Acupuncture for induction of labour

There is insufficient evidence describing the efficacy of acupuncture to induce labour.

Sometimes it is necessary to bring on labour artificially because of safety concerns for the mother or baby. Induction of labour (getting labour started artificially) is common when the pregnancy is posing a risk. Various methods of preparing the cervix of the uterus and inducing labour are available to the pregnant woman or her unborn child. Some women look to complementary therapies during pregnancy and childbirth to be used alongside conventional medical practice.

Acupuncture is the insertion of fine needles into specific points of the body and has been used to help ripen the cervix, induce labour and reduce labour pains. The review included 14 trials with data reporting on 2220 women randomised to receive acupuncture compared with sham acupuncture or usual care. Most trials were from Western countries, with only two from Asia. The evidence regarding the clinical effectiveness of this technique was limited. No trial reported on vaginal delivery not achieved within 24 hours, uterine hyperstimulation with fetal heart rate changes, and serious maternal illness or death. Caesarean deliveries and neonatal seizures were no different. The trials used different acupuncture points, number of treatments and methods of acupuncture, (manual or electro-acupuncture). More research is needed.

Authors' conclusions: 

Overall, there have been few studies assessing the role of acupuncture for induction of labour. Before implications for clinical practice can be made there is a need for well-designed randomised controlled trials to evaluate the role of acupuncture to induce labour and for trials to assess clinically meaningful outcomes.

Read the full abstract...
Background: 

This is one of a series of reviews of methods of cervical ripening and labour induction using standardised methodology. The use of complementary therapies is increasing and some women look to complementary therapies during pregnancy and childbirth to be used alongside conventional medical practice. Acupuncture involves the insertion of very fine needles into specific points of the body. The limited observational studies to date suggest acupuncture for induction of labour appears safe, has no known adverse effects to the fetus, and may be effective. However, the evidence regarding the clinical effectiveness of this technique is limited.

Objectives: 

To determine the effectiveness and safety of acupuncture for third trimester cervical ripening or induction of labour.

Search strategy: 

We searched the Cochrane Pregnancy and Childbirth Group's Trials Register (23 November 2012), PubMed (1966 to 23 November 2012), Embase (1980 to 23 November 2012), Dissertation Abstracts (1861 to 23 November 2012), CINAHL (1982 to 23 November 2012), the WHO International Clinical Trials Registry Portal (ICTRP) (23 November 2012) and bibliographies of relevant papers.

Selection criteria: 

Clinical trials comparing acupuncture used for third trimester cervical ripening or labour induction with placebo/no treatment or other methods listed above it on a predefined list of labour induction methods.
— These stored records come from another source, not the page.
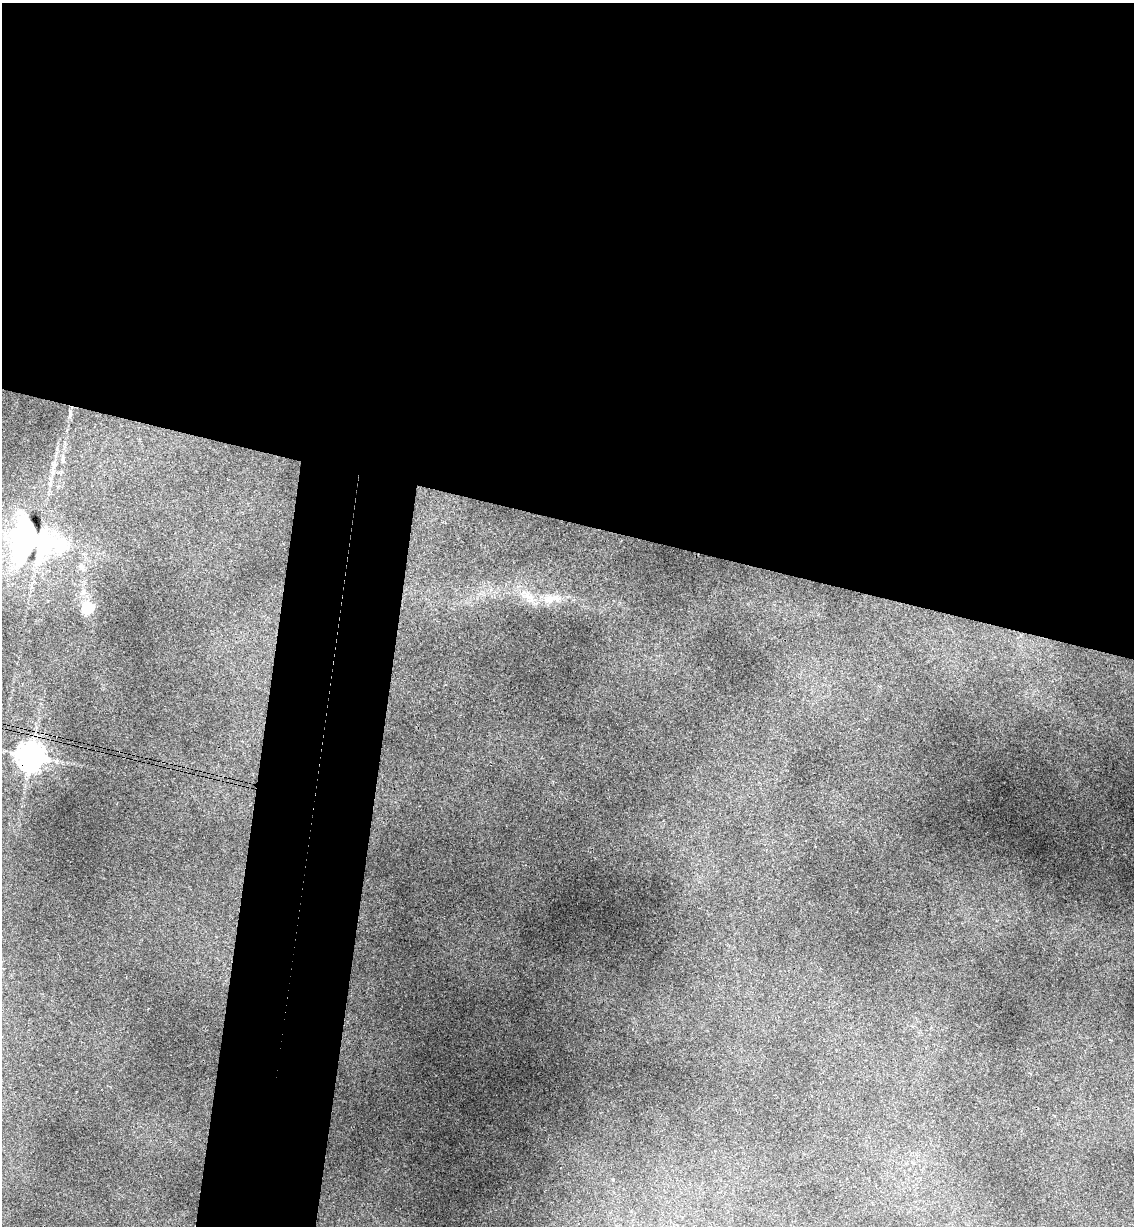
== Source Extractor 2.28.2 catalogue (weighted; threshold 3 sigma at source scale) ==
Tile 3 of 4 x 4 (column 3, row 1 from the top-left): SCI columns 2437-3568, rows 3692-4915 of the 4993 x 4930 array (HDU 1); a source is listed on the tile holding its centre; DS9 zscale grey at full resolution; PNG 1136 x 1228 px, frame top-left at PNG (2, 3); no overlay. Shown black and unused: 49% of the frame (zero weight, under 3 of 4 exposures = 6% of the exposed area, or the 3 px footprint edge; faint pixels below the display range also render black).
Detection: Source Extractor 2.28.2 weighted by HDU 2 'WHT'; one run over the whole footprint, this tile lists its part. Background 0.133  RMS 0.0071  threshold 0.0318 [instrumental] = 3 sigma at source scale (4.5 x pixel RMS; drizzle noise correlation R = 1.50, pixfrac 1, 0.05/0.05 arcsec/px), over >= 5 px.
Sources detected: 5; all 5 listed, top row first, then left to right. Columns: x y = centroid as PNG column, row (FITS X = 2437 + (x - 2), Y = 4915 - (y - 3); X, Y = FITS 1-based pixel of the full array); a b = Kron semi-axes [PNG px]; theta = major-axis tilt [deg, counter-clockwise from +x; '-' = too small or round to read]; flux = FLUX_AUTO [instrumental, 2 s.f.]
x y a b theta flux
70 413 10 4 86 1.5
31 539 19 17 -8 450
552 599 30 8 9 10
88 608 6 5 - 82
31 756 9 8 - 810
Overlapping masked pixels (flux is a lower limit): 1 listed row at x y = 31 756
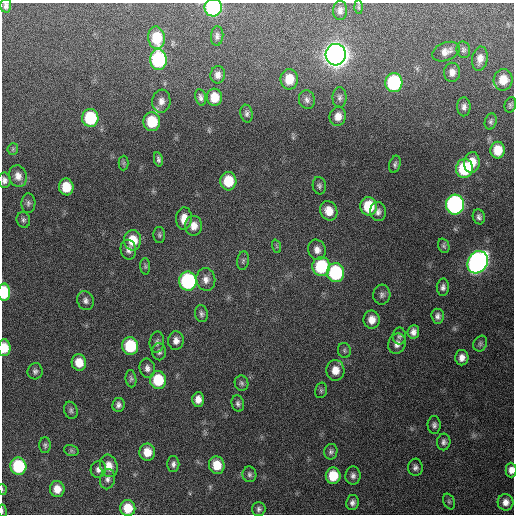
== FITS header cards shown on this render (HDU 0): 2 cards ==
NAXIS1  =                  512 / Axis length
NAXIS2  =                  512 / Axis length

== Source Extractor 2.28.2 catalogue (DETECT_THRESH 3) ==
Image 512 x 512 px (HDU 0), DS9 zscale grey, 1 PNG px = 1 image px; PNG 516 x 516 px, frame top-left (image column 1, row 512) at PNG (2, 3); each listed source drawn as its Kron ellipse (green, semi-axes under 4 px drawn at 4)
Background 447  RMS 13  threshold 37.5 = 3 sigma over >= 5 px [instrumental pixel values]
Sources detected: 117; all 117 listed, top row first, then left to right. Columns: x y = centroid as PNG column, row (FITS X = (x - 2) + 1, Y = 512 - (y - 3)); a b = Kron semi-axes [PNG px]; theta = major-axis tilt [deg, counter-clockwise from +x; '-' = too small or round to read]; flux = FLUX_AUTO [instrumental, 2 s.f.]
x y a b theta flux
6 6 7 5 89 2.6e+03
359 7 7 4 -89 1.2e+03
213 8 9 8 - 1.4e+05
340 10 10 7 87 3.7e+03
217 36 10 6 85 2.7e+03
156 38 11 8 -82 3.0e+04
463 50 8 6 -77 2.2e+03
446 52 14 9 21 6.7e+03
336 55 11 10 - 1.2e+06
158 59 10 8 -90 9.8e+04
480 59 12 7 80 6.1e+03
452 72 9 8 - 5.2e+03
218 75 9 7 80 4.6e+03
289 79 10 8 90 1.7e+04
503 80 11 9 80 1.5e+04
394 83 9 8 - 9.2e+04
201 97 8 5 -78 2.8e+03
214 97 8 7 - 1.5e+04
339 97 10 7 89 2.8e+03
307 100 9 8 - 3.3e+03
161 101 11 9 84 5.5e+03
510 105 8 5 74 1.8e+03
464 107 9 6 89 3.7e+03
247 114 9 6 -79 2.5e+03
338 116 10 8 75 7.2e+03
90 118 9 8 - 5.0e+04
491 121 8 6 73 2.0e+03
152 122 9 8 - 3.0e+04
13 149 6 5 - 1.2e+03
498 150 8 7 - 1.7e+04
158 159 7 4 -79 2.3e+03
472 162 10 8 85 1.3e+04
124 163 7 5 89 1.7e+03
395 164 9 5 74 2.3e+03
464 168 9 8 - 5.5e+04
18 176 11 9 -75 7.0e+03
4 180 8 6 -81 3.3e+03
228 181 9 8 - 2.6e+04
319 186 9 6 -79 2.4e+03
66 187 8 7 - 2.0e+04
28 203 10 7 87 2.7e+03
455 205 10 9 - 2.4e+05
369 206 9 8 - 3.1e+04
329 211 10 8 -66 1.1e+04
378 212 9 8 - 4.1e+03
479 217 7 6 - 2.7e+03
184 218 11 8 86 9.4e+03
23 220 8 6 -75 2.3e+03
194 226 10 8 -90 8.1e+03
159 235 8 6 -89 1.7e+03
133 240 10 8 89 1.8e+04
276 246 7 4 -71 1.3e+03
444 246 7 5 -71 1.8e+03
128 250 10 7 -79 4.2e+03
317 250 10 8 -70 5.7e+03
243 261 9 5 82 2.0e+03
478 262 12 9 61 4.2e+05
145 266 8 5 -88 1.6e+03
321 266 9 9 - 5.6e+04
335 273 9 8 - 8.2e+04
206 279 11 9 -81 5.8e+03
188 281 9 8 - 1.3e+05
443 287 8 6 87 3.0e+03
4 292 9 6 90 4.1e+04
382 295 10 8 85 3.2e+03
85 301 10 8 -66 3.5e+03
201 314 8 6 -76 2.4e+03
438 316 7 6 - 3.2e+03
372 320 9 8 - 8.3e+03
413 332 7 6 - 4.2e+03
399 336 8 7 - 2.5e+03
176 341 9 8 - 5.2e+03
157 342 10 7 83 3.3e+03
397 344 10 8 69 5.1e+03
480 344 8 6 60 2.1e+03
130 346 9 8 - 4.7e+04
4 348 8 6 -89 1.6e+04
344 350 7 6 - 1.8e+03
159 352 8 7 - 2.8e+03
462 358 7 6 - 5.2e+03
79 362 8 7 - 1.4e+04
147 368 10 7 -78 4.0e+03
335 370 10 9 - 9.7e+03
35 371 8 7 - 2.6e+03
131 379 8 5 -84 1.9e+03
158 380 9 8 - 3.3e+04
241 383 7 6 - 2.1e+03
321 390 8 5 76 1.7e+03
198 399 7 6 - 6.3e+03
238 404 8 6 -74 2.5e+03
118 405 7 6 - 3.1e+03
71 410 9 6 -69 2.3e+03
434 425 9 6 -87 2.8e+03
444 442 8 6 80 3.0e+03
45 445 8 5 -89 1.9e+03
71 450 7 5 -18 1.6e+03
147 452 8 8 - 1.2e+04
331 452 8 6 78 2.5e+03
173 464 8 6 89 2.8e+03
217 465 9 8 - 1.7e+04
18 466 8 8 - 5.9e+04
109 466 11 8 -73 8.8e+03
415 467 9 7 -89 3.1e+03
98 469 8 7 - 3.8e+03
511 470 7 5 -89 5.2e+03
249 474 8 7 - 2.4e+03
333 476 8 7 - 2.3e+04
353 476 9 7 89 3.4e+03
107 479 10 7 78 3.8e+03
2 489 5 3 - 7.6e+02
57 489 8 7 - 9.6e+03
449 501 8 5 -64 1.7e+03
506 502 8 8 - 5.9e+03
352 503 7 6 - 3.3e+03
128 508 8 7 - 1.9e+04
259 509 7 6 - 2.4e+03
2 511 6 3 -82 9.0e+02
At the frame edge (FLAGS 8, measured only in part): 8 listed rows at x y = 6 6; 213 8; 4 180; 4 292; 4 348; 511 470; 2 489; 2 511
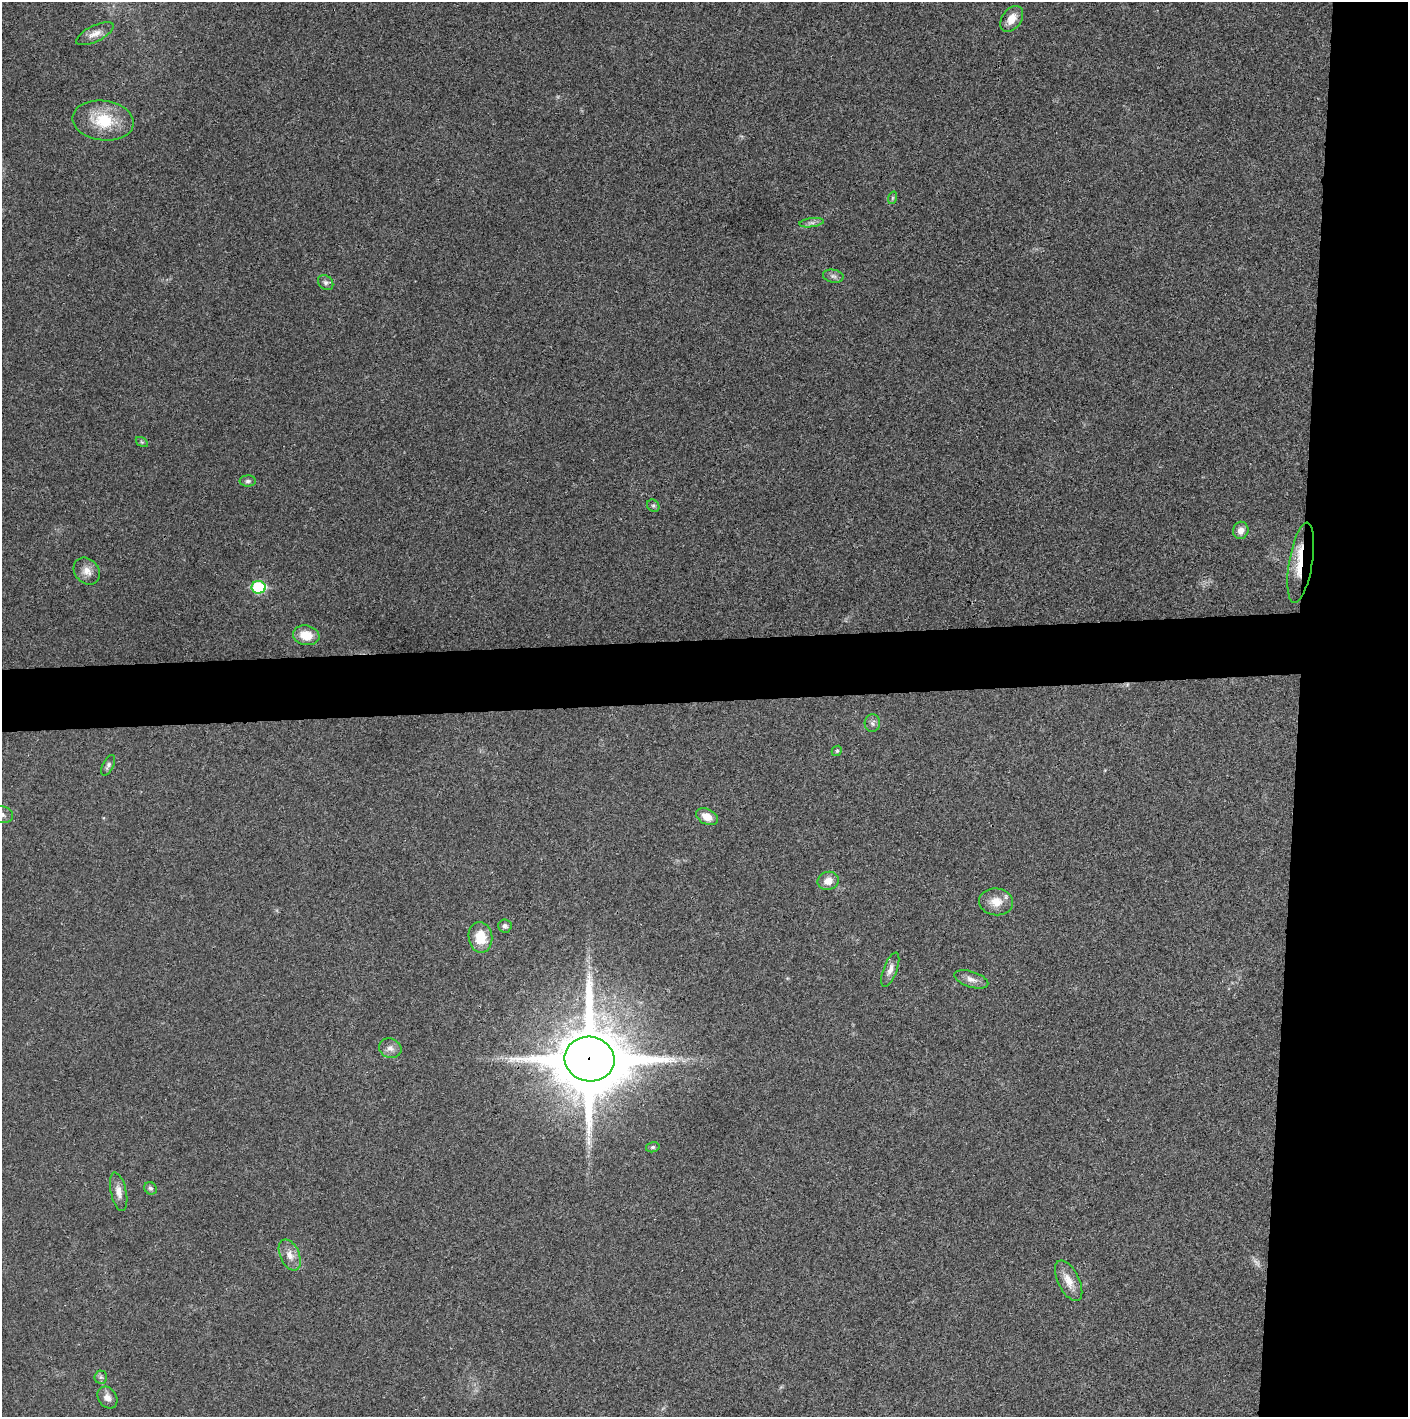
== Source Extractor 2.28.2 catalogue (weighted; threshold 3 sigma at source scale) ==
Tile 6 of 3 x 3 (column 3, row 2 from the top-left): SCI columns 2816-4221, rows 1418-2832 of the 4222 x 4247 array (HDU 1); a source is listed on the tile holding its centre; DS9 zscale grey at full resolution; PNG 1410 x 1419 px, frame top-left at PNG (2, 2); each listed source drawn as its Kron ellipse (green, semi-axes under 4 px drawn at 4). Shown black and unused: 12% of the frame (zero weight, under 3 of 4 exposures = <1% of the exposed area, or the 3 px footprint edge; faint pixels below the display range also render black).
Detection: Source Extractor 2.28.2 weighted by HDU 2 'WHT'; one run over the whole footprint, this tile lists its part. Background 0.0191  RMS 0.0041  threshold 0.0184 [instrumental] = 3 sigma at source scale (4.5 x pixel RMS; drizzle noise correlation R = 1.50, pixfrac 1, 0.05/0.05 arcsec/px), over >= 5 px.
Data collection and analysis: 

Two review authors independently assessed trials for inclusion, evaluated methodological quality and extracted data.

Main results: 

The original review included three trials and seven trials were excluded. This updated review includes 14 trials, and excludes eight trials. Three trials previously excluded due to no clinically relevant outcomes are now included. Eight new trials were included, and four new trials were excluded. We included 14 trials with data reporting on 2220 women.

Trials reported on three primary outcomes only caesarean section, serious neonatal morbidity and maternal mortality. No trial reported on vaginal delivery not achieved within 24 hours; and uterine hyperstimulation with fetal heart rate (FHR) changes. There was no difference in caesarean deliveries between acupuncture and the sham control (average risk ratio (RR) 0.95, 95% confidence interval (CI) 0.69 to 1.30, six trials, 654 women), and acupuncture versus usual care (average RR 0.69, 95% CI 0.40, 1.20, six trials, 361 women). There was no difference in neonatal seizures between acupuncture and the sham group (RR 1.01, 95% CI 0.06 to 16.04, one trial, 364 women).

There was some evidence of a change in cervical maturation for women receiving acupuncture compared with the sham control, (mean difference (MD) 0.40. 95%CI 0.11 to 0.69, one trial, 125 women), and when compared with usual care (MD 1.30, 95% CI 0.11 to 2.49, one trial, 67 women). The length of labour was shorter in the usual care group compared with acupuncture (average standardised mean difference (SMD) 0.67, 95% CI 0.18 to 1.17, one trial 68 women). There were no other statistically significant differences between groups. Few studies reported on many clinically relevant outcomes. One trial was at a low risk of bias on all domains.